• **Fragmento del texto**:
PABLO FIERRO, ARTISTA VISUAL 

El señor del pasado y su museo.

Pablo Fierro Iturra es oriundo de Temuco; allí nació el 12 de julio del 64. Tras la separación de sus padres, emigró junto a su madre y hermanas a Puerto Montt el año 1980. Ingresó al Liceo de Hombres Manuel Montt a cursar cuarto año medio. Por aquel entonces, y con 16 años, toda su motivación la volcó al básquetbol, deporte en el que destacó apenas llegó a su nueva ciudad. En esos años, los partidos entre su liceo y el Colegio San Javier eran verdaderos clásicos estudiantiles. Pero él sólo quería jugar. A tal punto llegó su pasión cesteril que, a propósito, bajó su rendimiento académico con el objetivo de repetir de curso y seguir jugando. Se escapaba al gimnasio a entrenar los días que tenía pruebas.

En la ciudad, el baloncesto atravesaba por una de sus épocas de mayor efervescencia. Eran los tiempos de la Dimayor y Ligasur, campeonatos en los que jugó a nivel profesional tras egresar de su aula magna. Era el año 1982 y, con su vida aún sin resolver en lo vocacional, se fue sumiendo en un océano de dudas. ¿En qué instante de tu vida te encuentras con las artes plásticas?

“Salí de cuarto medio y quedé en la calle. No sabía qué hacer. Hasta los 23 años estuve buscando qué hacer con mi vida, sin nada claro con el futuro. Cuando no sabía qué sería de mí, descubrí ese talento. Había pensado harto, ¿para qué servía? Me respondí, me gusta jugar. Ya, pero qué más. Bueno, sí, me gusta dibujar. Pero solo dibujo cuando no me dejan jugar”.

La pelota anaranjada lo seguía llamando, más bien como vía de escape y refugio. Recuerda que las clases de artes plásticas eran solo para sacar la vuelta. No le daba valor a su potencial artístico. Pero ese cuestionamiento lo obligó a discernir. La crisis de tristeza y angustia que lo invadió lo llenó de desesperanza. ¿Cómo recuerdas ese período?

“No puedo dejar de contarlo, en realidad. Le pedí a Dios si él sabía para qué servía yo. Y sentí como que algo me hubiera dicho: "Tú eres artista, Pablo". Y yo dije: "¿Sí?" Y ahí empecé a dibujar”.

• **Tarea 1**:
¿Puedes duplicar sin cambios el pasaje del texto sobre Pablo Fierro que comienza con "La pelota anaranjada" y continúa hasta "recuerdas ese período?"?
• **Tarea 2**:
¿Cómo se traduce al inglés esta oración del texto sobre Pablo Fierro: "Se escapaba al gimnasio a entrenar los días que tenía pruebas."?
Las líneas son un material independiente del texto sobre Pablo Fierro.

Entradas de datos
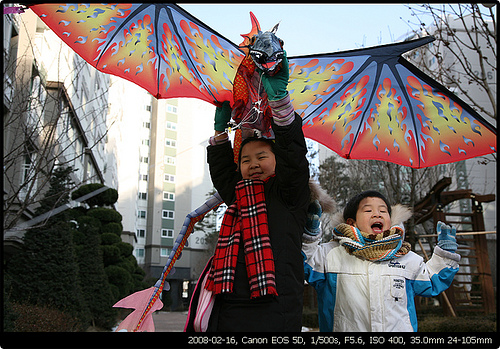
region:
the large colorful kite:
[2, 3, 499, 332]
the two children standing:
[182, 52, 458, 333]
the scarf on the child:
[328, 221, 410, 261]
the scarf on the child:
[203, 175, 278, 294]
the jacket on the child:
[305, 233, 460, 331]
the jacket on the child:
[206, 116, 308, 331]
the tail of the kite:
[111, 183, 220, 330]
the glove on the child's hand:
[307, 198, 322, 235]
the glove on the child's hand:
[436, 218, 456, 251]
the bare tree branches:
[5, 13, 122, 235]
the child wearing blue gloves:
[301, 188, 459, 329]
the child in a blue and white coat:
[302, 190, 457, 327]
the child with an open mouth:
[300, 187, 457, 327]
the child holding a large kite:
[202, 52, 307, 327]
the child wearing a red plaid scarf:
[202, 50, 307, 330]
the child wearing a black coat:
[202, 47, 307, 327]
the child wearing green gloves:
[205, 47, 310, 327]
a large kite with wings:
[25, 0, 495, 167]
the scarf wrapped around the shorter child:
[331, 221, 411, 261]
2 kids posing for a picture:
[160, 78, 478, 306]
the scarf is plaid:
[191, 169, 304, 319]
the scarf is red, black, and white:
[167, 165, 291, 322]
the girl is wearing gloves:
[158, 57, 321, 139]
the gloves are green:
[185, 57, 317, 142]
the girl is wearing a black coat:
[165, 105, 319, 325]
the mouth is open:
[352, 211, 392, 238]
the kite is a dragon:
[3, 1, 484, 183]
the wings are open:
[10, 0, 477, 157]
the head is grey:
[237, 27, 302, 88]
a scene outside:
[5, 3, 498, 330]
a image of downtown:
[4, 3, 494, 346]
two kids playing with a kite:
[44, 0, 491, 346]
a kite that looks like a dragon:
[18, 0, 498, 185]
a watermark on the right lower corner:
[183, 325, 498, 347]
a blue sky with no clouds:
[153, 0, 498, 90]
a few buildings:
[1, 0, 498, 260]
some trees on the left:
[0, 157, 152, 338]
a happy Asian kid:
[299, 182, 469, 342]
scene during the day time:
[2, 4, 496, 346]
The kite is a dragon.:
[16, 9, 498, 169]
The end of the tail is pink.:
[109, 287, 187, 334]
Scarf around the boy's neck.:
[340, 229, 421, 258]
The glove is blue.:
[423, 221, 463, 256]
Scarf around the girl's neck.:
[204, 189, 286, 309]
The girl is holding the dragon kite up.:
[236, 26, 298, 92]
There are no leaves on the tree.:
[398, 14, 499, 110]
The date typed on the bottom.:
[184, 334, 239, 348]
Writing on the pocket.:
[384, 275, 409, 298]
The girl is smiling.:
[232, 141, 278, 194]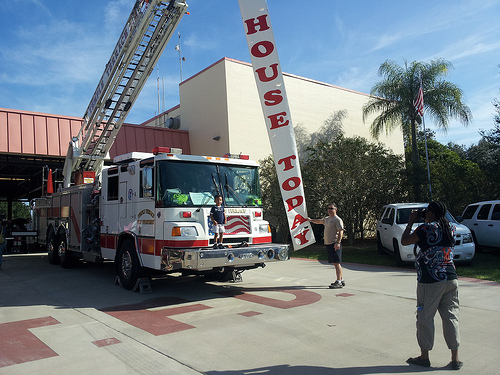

• **Resultado del ejercicio 1**:
La pelota anaranjada lo seguía llamando, más bien como vía de escape y refugio. Recuerda que las clases de artes plásticas eran solo para sacar la vuelta. No le daba valor a su potencial artístico. Pero ese cuestionamiento lo obligó a discernir. La crisis de tristeza y angustia que lo invadió lo llenó de desesperanza. ¿Cómo recuerdas ese período?

• **Resultado del ejercicio 2**:
He would slip away to the gym to train on the days he had tests.